И думалось — в институте обрел новый дом, новую родню. Видимость! Не дом, а купе поезда дальнего следования, не родня, а временные попутчики. Православного высадили на полустанке, остался Вячеслав. Но скоро конечная остановка, взмах руки — будь здоров, вспоминай… и со своим багажом по разным дорожкам.

Прохожие, прохожие — тесно в вечернем городе. Бегут и не могут разбежаться, кажется, цепляются друг за друга.

Спросил у Штуки про дом, где под золочеными багетами царствует мамаша-фараонша, спросил ради той, смахивающей на Нефертити. Для чего спросил?.. Ничего не было и быть не могло — дым, выдумка, запах, отуманивший на минуту. К несбыточному тянет, чтоб на старости лет вспоминать легенду: «Как хороши, как свежи были розы…»
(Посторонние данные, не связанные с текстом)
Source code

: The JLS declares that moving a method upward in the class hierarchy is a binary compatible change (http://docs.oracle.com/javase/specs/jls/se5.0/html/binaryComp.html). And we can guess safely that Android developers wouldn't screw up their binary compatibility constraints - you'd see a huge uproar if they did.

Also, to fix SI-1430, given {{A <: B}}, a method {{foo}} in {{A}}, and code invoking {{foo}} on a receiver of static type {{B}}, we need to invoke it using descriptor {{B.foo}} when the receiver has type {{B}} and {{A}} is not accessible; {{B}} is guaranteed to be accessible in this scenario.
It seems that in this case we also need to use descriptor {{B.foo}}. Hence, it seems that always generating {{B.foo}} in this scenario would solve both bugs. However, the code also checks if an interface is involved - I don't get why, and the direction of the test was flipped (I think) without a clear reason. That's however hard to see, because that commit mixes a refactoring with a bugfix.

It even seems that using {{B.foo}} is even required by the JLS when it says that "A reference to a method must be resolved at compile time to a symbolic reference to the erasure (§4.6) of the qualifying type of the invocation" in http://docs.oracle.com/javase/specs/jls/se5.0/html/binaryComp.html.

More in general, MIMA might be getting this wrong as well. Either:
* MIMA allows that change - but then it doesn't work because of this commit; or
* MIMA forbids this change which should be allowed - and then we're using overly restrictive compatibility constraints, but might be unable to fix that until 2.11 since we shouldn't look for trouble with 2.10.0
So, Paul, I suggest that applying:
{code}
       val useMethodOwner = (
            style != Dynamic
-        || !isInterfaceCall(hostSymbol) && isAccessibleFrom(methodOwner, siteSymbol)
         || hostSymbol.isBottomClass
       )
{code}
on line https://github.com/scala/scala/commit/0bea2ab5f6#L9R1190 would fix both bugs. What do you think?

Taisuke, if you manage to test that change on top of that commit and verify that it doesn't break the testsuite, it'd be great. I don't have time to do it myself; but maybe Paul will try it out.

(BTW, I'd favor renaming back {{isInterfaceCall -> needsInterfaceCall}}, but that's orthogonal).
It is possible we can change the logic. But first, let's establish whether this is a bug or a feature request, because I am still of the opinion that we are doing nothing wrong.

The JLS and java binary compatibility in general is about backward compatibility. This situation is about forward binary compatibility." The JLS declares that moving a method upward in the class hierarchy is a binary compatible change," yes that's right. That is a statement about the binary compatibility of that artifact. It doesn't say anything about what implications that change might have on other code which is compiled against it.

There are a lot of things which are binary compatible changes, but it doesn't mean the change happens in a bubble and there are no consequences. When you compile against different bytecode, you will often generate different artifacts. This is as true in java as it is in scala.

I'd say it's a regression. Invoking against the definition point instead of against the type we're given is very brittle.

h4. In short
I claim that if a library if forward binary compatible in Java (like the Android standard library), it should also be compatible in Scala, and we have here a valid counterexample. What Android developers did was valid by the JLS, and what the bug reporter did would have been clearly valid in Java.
Да и может ли быть у него что-нибудь, кроме несбыточной легенды? Ему некогда оглянуться в жизни, он несет оковы. Первая постановка на экзаменах, бутылка с лимонами, — первый страх: кто он, на что способен? А сейчас, четыре года спустя, все тот же страх, прежний, непритупившийся: кто он, на что способен? Оковы, которые нельзя сбросить, все силы уходят на то, чтобы нести их, все силы, вся душа без остатка.

Встречались женщины и отходили в сторону — легко ли любить человека в оковах! Нина Худякова первая почувствовала — не до нее, недостаточно внимателен. Если б Федор оставался героем, она, быть может, снесла бы равнодушие; если б он оказался несчастным, нуждался в ней, — осталась бы, поддержала как могла. Но быть постоянно героем невозможно, а несчастным не позволяет гордость — нес оковы, не жаловался… И после лекций Нину стал поджидать высокий парень в спортивном костюме с самоуверенной физиономией бретера.

А наверно, только через женщину можно стать близким к людям. Женщина, дом, дети, ответственность за них, незримая связь с будущим — привычная колея, по которой катится род человеческий.